John Rich

Class of 1984-1985

“I was not a very good student,” says John Rich. As a Partner with one of the country’s leading law firms for First Nations issues; with over 20 years’ experience in Aboriginal rights and title, fisheries, environmental issues, and land and resource use at all levels of Court; experience on various administrative tribunals including the Canadian Human Rights Tribunal; as a founding director of Sierra Legal Defence Fund; past President of the West Coast Environmental Law Association; Advisory Council member of EAGLE; and a Director of the Georgia Straight Alliance, it’s difficult to imagine John Rich was not a very good anything. That is, until he explains.

For most of those three years of law school, Rich was also the Chairman and then Vice-Chairman of Islands Trust, mandated to preserve and protect the environmental amenities of the Gulf and Howe Sound Islands. “I used to go to law school on my way to Victoria,” he says, “and then come to law school on my way back from Victoria. I ended up having to cut a lot of classes—and a lot of the social experience that other people have.” Rich also had a family to support. “It was an extremely busy time for me. I wish I had that energy again.”

Rich earned a science degree in mathematics and philosophy in 1971 and worked a while for Statistics Canada. A growing interest in environmental and planning issues led him to Islands Trust, where he first recognized the power of law to impact things he cared about. In law school, he came to see the way law affects society on a broader scale, and paired that consciousness with a longstanding interest in social justice. “I became aware through taking Michael Jackson’s course on Aboriginal law,” he says, “of all the legal issues around First Nations.” A conversation with the partners at Ratcliff & Company led to his articles placement, and to his career.

Ratcliff & Company has been working since the 1960s to help numerous First Nations regain their lands, re-establish their rights and become active economic players in resource development and business. The firm represented First Nations in negotiations leading up to the Constitution Act of 1982, and acted on First Nations’ behalf as interveners in landmark Supreme Court of Canada cases including Sparrow, Gladstone, Delgamuukw and Haida Nation. Rich’s extensive community work forms just part of a longer list of local organizations to which Ratcliff lawyers contribute their time. And of course, the groundbreaking cases continue.

For the past 11 months, Rich’s focus has been a trial on Aboriginal fishing rights for the Lax Kw’alaams First Nation. He spoke to UBC Law Alumni Magazine just days after making his final arguments. Although there have been many Section 35 cases relating to fishing rights over the years, this case represents the first civil action; the Lax Kw’alaams Tsimshian claimed broad rights, and took the government to court to try to prove them. At press time, the judge’s decision was still pending.

Rich is also working on a similar case for a number of Vancouver Island-based First Nations from Barclay Sound to the Brooks Peninsula, who are joining together in a civil action against the government claiming Aboriginal rights and Aboriginal title to fishing areas. Again, new ground: this is the first case putting fisheries at issue in title.
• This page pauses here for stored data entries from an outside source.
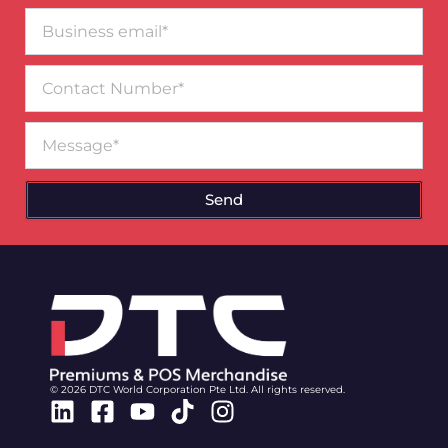
Business
email*
Contact
Number
Message
Send
© 2026 DTC World Corporation Pte Ltd. All rights reserved.
Linkedin
Facebook-
Youtube
Tiktok
Instagram
square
Rich manages Ratcliff’s legal team on the case, which has been several years in preparation. Their job is to prove what kind of society existed among the First Nations before contact and what activities were integral to that society. The challenge is to find community members who are prepared to testify to their oral history.  Given Canada’s Residential Schools history and the Potlatch Ban, the chain of oral history is broken in places, so Rich’s team must also rely on scholars for their evidence. They are also responsible for knowing the history from the earlyexplorers through the development of the colony of BC and the confederation of Canada. The case is scheduled to commence before Madame Justice Garson on February 4 of 2008.

Rich comments on the curious necessity of reaching so far into the past to argue these cases. “There are very few areas of the law where you have to look at things that happened a long time ago,” he says. “Most areas of the law cut off any inquiry by statutes of limitation and common law rules. [With these cases] you have to go back 200 years. It’s extremely difficult, and also extremely interesting.”

As Rich casts a glance toward retirement, he reflects on the role the law has played since 1982 in settling these ancient disputes: “The government of British Columbia for 100 years just denied Aboriginal rights and title, and their approach was that presumably it would all go away. That’s no longer the case. The law is established that Aboriginal people have rights. We don’t know just the extent of their rights. We don’t know just the extent of what Aboriginal title means. But there’s certainly enough there that … the provincial government has now recognized that they’re better off to be inclusive with Aboriginal people rather than dismissive of them.”

He goes on, “From the Aboriginal people’s perspective, they haven’t won every case and don’t win every case so they have an incentive as well to try to come to terms with governments and the broader society on the use of their traditional land and resources. Effectively, the law has played a mediating role by assuring that both sides in this constitutional discussion have reason to continue to talk and try and work things out.”